– NOTIZIE CRONACA -TORINO – I rimborsi chilometrici e i gettoni di presenza sono il fumo. La polpa dell’indagine sulle spese della Regione Piemonte è altrove, nei contributi dirottati nelle casse dei partiti rappresentati in consiglio e che sono sottratti a qualsiasi controllo. Sono tanti soldi, 7 milioni e mezzo l’anno nella Regione guidata dal leghista Cota. Teoricamente servono per pagare impiegati e spese varie dei gruppi politici, ma il loro reale utilizzo è in pratica sconosciuto. La Procura di Torino ora ha deciso di indagarci su e forse fra qualche tempo se ne saprà di più.
Sono giorni difficili per parecchi consiglieri regionali del Piemonte. La perquisizione della Guardia di Finanza ha in qualche modo tolto la sordina al fatto che «i sessanta eletti sabaudi» possono incassare, oltre al robusto stipendio mensile, altre migliaia di euro con una semplice dichiarazione di questo tipo: io sono andato nel tal posto per ragioni istituzionali e quindi mi dovete dare un gettone per l’impegno (122 euro al colpo) e il rimborso per la benzina (mezzo euro a chilometro). Qualcuno non chiede niente, qualcuno chiede poco, qualcun’altro chiede anche tre mila euro ogni trenta giorni facendo poi risultare visite ufficiali alla Sagra della Rana o la partecipazione a spettacoli teatrali itineranti.

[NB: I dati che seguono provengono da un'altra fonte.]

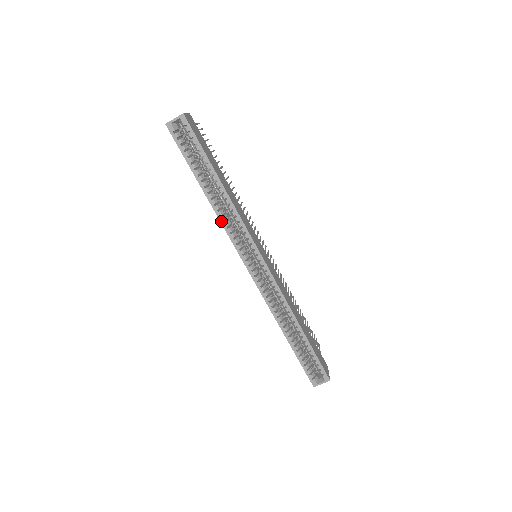
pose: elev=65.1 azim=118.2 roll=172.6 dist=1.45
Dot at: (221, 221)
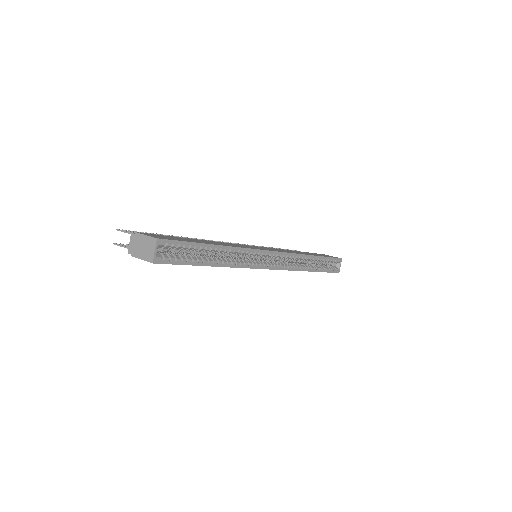
Dot at: (238, 267)
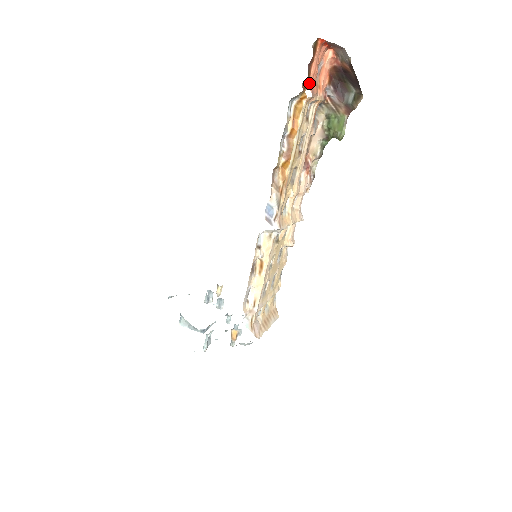
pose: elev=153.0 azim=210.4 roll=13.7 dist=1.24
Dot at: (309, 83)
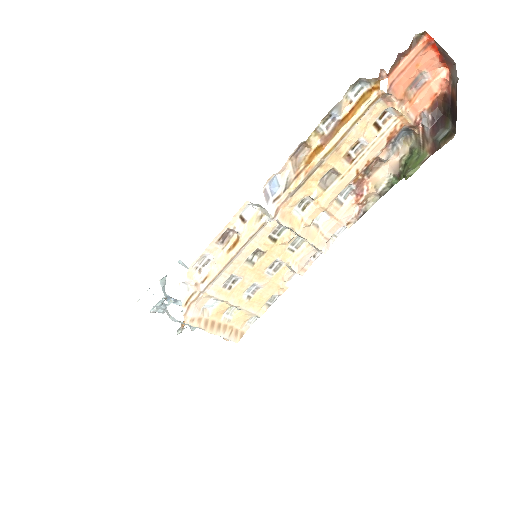
Dot at: (390, 75)
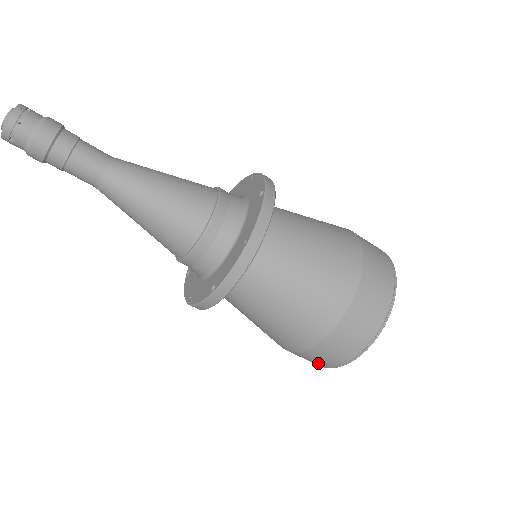
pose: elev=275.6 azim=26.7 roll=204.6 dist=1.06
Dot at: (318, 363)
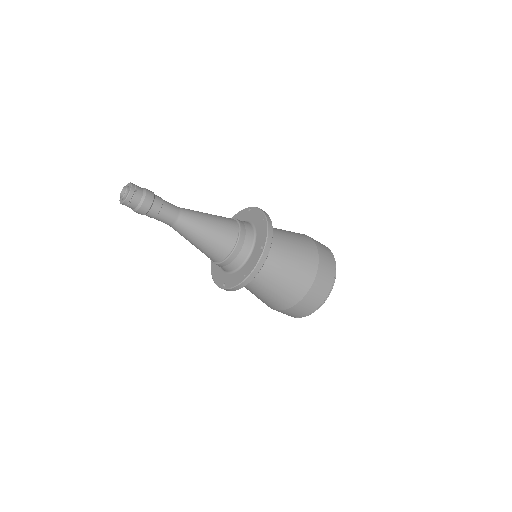
Dot at: occluded
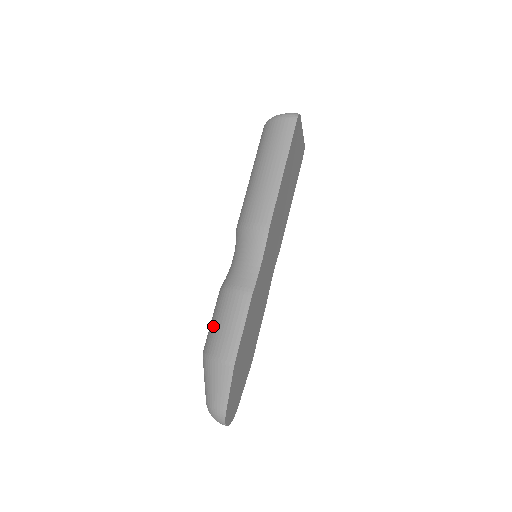
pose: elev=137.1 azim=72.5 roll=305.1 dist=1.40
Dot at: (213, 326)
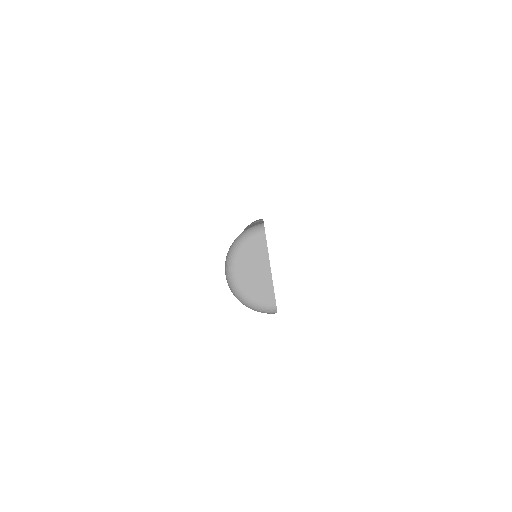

Le «missioni istituzionali» costano alla Regione più di 300 mila euro l’anno, e visto che non è una somma da poco i magistrati voglio capire se quei viaggi autocertificati sono veri o falsi. Ma non sembrano intenzionati a fermarsi a questo visto che ci sono contributi molto più sostanziosi su cui finora nessuno ha mai provato a vederci chiaro. Sono, appunto, i 7 milioni e mezzo che finiscono direttamente ai partiti. I quali ora promettono: «Ridurremo in modo drastico quella cifra». Ma forse è troppo tardi per cancellare l’esistenza di eventuali magagne.
Il finanziamento ai gruppi consiliari è proporzionale al numero degli eletti. Per esempio, il Pdl che ha diciassette consiglieri – sui sessanta totali – si prende circa 2 milioni. Il Pd che ne ha tredici incassa 1 milione e 400 mila. Giù giù fino ai partiti più piccoli, e perfino a quelli infimi formati da un solo consigliere. Che sono otto e a cui vengono girati 260 mila euro l’anno ciascuno. Traduzione: un consigliere che da solo forma un gruppo prende lo stipendio, più un rimborso fisso di 1500 euro, più altri 1000 euro di gettoni di presenza forfettizzati, poi i rimborsi per le missioni istituzionali e soprattutto i 250 mila euro l’anno per il partito. Che sono a sua esclusiva disposizione.
La Guardia di Finanza, che ieri è tornata nel parlamentino piemontese di Palazzo Lascaris dopo la visita di venerdì, ha portato via tutta la documentazione dei «contributi ai gruppi consiliari», compresi i rendiconti mensili delle spese sostenute con le carte di credito che ciascun capogruppo ha in dotazione. La convinzione diffusa è che proprio dall’utilizzo delle carte potrebbero arrivare le sorprese.